Hearing Loss And Anxiety
Because this is a hearing website, we usually tend to give attention to, well, the ears. And your ability to hear. With that in mind, you’ll forgive us if we spend a little bit of time talking about how hearing loss and anxiety can influence one another in some slightly disconcerting ways.
The solitude is the primary issue. People often withdraw from social activities when they have hearing loss, tinnitus or balance issues. Perhaps you’ve experienced this with someone you know. Maybe a relative just withdrew from conversations because they were embarrassed by having to constantly repeat themselves. Issues with balance come with similar troubles. It can be tough to admit to your family and friends that you have a difficult time driving or even walking because you’re experiencing balance troubles.

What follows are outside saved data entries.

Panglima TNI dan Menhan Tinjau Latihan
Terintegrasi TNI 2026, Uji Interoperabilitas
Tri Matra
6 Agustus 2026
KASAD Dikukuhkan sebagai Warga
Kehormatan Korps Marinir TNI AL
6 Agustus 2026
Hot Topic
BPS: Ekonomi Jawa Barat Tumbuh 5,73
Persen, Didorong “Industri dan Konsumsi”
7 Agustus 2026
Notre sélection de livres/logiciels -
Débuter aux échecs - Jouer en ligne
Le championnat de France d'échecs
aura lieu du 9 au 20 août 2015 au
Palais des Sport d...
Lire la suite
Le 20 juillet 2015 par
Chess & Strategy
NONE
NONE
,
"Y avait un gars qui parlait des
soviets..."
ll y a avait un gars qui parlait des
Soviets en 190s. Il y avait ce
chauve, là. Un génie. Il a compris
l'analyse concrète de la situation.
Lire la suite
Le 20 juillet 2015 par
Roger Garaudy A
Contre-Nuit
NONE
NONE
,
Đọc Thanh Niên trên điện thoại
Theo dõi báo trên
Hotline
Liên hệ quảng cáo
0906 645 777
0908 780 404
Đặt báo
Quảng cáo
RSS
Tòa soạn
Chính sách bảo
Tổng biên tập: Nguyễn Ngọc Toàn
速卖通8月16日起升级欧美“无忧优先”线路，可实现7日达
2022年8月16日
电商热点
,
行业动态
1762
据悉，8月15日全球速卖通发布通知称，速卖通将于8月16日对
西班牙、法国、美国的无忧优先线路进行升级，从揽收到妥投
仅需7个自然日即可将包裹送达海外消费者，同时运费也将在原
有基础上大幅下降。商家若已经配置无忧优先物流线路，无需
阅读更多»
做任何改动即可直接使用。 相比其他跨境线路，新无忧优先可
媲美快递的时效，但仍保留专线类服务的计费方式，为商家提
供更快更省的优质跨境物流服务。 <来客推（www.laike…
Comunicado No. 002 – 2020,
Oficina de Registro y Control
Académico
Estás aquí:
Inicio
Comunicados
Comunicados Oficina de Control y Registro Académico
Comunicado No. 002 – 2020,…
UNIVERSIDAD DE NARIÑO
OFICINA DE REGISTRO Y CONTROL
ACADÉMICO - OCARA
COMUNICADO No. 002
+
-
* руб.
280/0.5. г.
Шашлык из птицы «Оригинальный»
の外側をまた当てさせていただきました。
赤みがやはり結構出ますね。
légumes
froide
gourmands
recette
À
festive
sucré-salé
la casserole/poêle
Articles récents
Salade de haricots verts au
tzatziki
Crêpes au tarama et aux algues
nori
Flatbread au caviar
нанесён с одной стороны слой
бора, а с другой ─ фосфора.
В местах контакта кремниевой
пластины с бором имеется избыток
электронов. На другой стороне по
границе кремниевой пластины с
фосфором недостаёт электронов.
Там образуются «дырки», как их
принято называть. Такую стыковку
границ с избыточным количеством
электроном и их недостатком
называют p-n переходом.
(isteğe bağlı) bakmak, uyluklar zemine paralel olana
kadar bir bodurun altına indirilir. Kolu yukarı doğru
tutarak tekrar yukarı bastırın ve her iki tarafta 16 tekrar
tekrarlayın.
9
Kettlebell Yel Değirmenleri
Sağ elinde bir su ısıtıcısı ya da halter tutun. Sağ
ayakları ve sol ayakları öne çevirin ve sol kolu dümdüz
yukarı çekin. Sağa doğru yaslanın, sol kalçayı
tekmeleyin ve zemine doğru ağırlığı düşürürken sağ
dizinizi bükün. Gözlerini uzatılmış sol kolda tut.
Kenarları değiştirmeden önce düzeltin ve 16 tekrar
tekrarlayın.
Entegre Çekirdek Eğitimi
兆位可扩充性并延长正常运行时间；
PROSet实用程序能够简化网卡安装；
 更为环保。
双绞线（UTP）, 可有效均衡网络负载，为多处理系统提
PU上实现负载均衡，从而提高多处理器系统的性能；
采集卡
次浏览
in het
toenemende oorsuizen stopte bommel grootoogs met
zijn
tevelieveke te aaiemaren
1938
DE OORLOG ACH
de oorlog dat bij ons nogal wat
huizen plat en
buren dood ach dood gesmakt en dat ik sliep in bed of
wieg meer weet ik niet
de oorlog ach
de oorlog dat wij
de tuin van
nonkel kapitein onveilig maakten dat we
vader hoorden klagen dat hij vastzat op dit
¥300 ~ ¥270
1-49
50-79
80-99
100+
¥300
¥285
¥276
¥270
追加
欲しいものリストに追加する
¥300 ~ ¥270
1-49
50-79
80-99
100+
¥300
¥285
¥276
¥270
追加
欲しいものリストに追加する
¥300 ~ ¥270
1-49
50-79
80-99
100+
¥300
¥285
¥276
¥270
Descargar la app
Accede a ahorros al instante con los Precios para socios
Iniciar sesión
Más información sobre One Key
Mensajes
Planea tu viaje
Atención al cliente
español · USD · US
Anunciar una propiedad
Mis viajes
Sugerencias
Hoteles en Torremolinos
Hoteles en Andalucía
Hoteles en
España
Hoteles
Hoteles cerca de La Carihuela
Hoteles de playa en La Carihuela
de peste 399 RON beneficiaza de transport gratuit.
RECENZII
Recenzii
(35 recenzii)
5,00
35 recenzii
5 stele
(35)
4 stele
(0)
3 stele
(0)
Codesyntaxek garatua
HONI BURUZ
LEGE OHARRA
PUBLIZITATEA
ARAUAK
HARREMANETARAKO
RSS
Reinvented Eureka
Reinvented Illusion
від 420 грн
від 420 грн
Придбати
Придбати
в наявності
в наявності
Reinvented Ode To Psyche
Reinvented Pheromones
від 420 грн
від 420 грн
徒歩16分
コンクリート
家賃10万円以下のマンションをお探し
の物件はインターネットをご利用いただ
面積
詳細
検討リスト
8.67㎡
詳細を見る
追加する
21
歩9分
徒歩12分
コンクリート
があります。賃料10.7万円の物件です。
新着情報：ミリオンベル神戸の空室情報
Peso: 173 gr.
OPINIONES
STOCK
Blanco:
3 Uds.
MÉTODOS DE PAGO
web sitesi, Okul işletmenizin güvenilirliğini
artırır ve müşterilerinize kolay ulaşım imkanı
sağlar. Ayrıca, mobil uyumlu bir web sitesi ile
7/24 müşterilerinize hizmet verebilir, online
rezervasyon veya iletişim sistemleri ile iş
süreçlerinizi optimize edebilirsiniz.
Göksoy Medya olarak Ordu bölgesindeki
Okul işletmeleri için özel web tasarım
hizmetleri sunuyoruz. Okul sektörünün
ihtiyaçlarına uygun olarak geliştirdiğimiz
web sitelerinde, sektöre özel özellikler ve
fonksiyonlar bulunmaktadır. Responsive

There are also other reasons why depression and anxiety can lead to social isolation. Usually, you aren’t going to be around anyone if you aren’t feeling like yourself. Unfortunately, this can be somewhat of a loop where one feeds into the other. The negative impact of isolation can occur rapidly and will bring about various other issues and can even result in mental decline. It can be even harder to fight the effects of isolation if you’re dealing with hearing loss and anxiety.
Choosing The Appropriate Treatment
Getting the correct treatment is significant especially given how much anxiety, hearing loss, tinnitus and isolation feed each other.
All of the symptoms for these ailments can be helped by obtaining treatment for your tinnitus and hearing loss. And when it comes to anxiety and depression, connecting with others who can relate can be very helpful. Chronic anxiety is more severe when there is an overwhelming sense of solitude and managing the symptoms can help with that. Check with your general practitioner and hearing specialist to explore your choices for treatment. Depending on what your hearing test shows, the right treatment for hearing loss or tinnitus might be hearing aids. And for anxiety, medication and other kinds of therapy could be required. Cognitive-behavioral therapy has also been proven to help control tinnitus.
Here’s to Your Health
We know, then, that anxiety can have very real, very serious consequences for your physical health in addition to your mental health.
We also know that hearing loss can result in isolation and cognitive decline. When you add anxiety to the recipe, it makes for a pretty difficult situation. Thankfully, treatments exist for both conditions, and getting that treatment can make a huge, positive difference. The health affects of anxiety don’t need to be permanent. What anxiety does to your body doesn’t have to last. The sooner you get treatment, the better.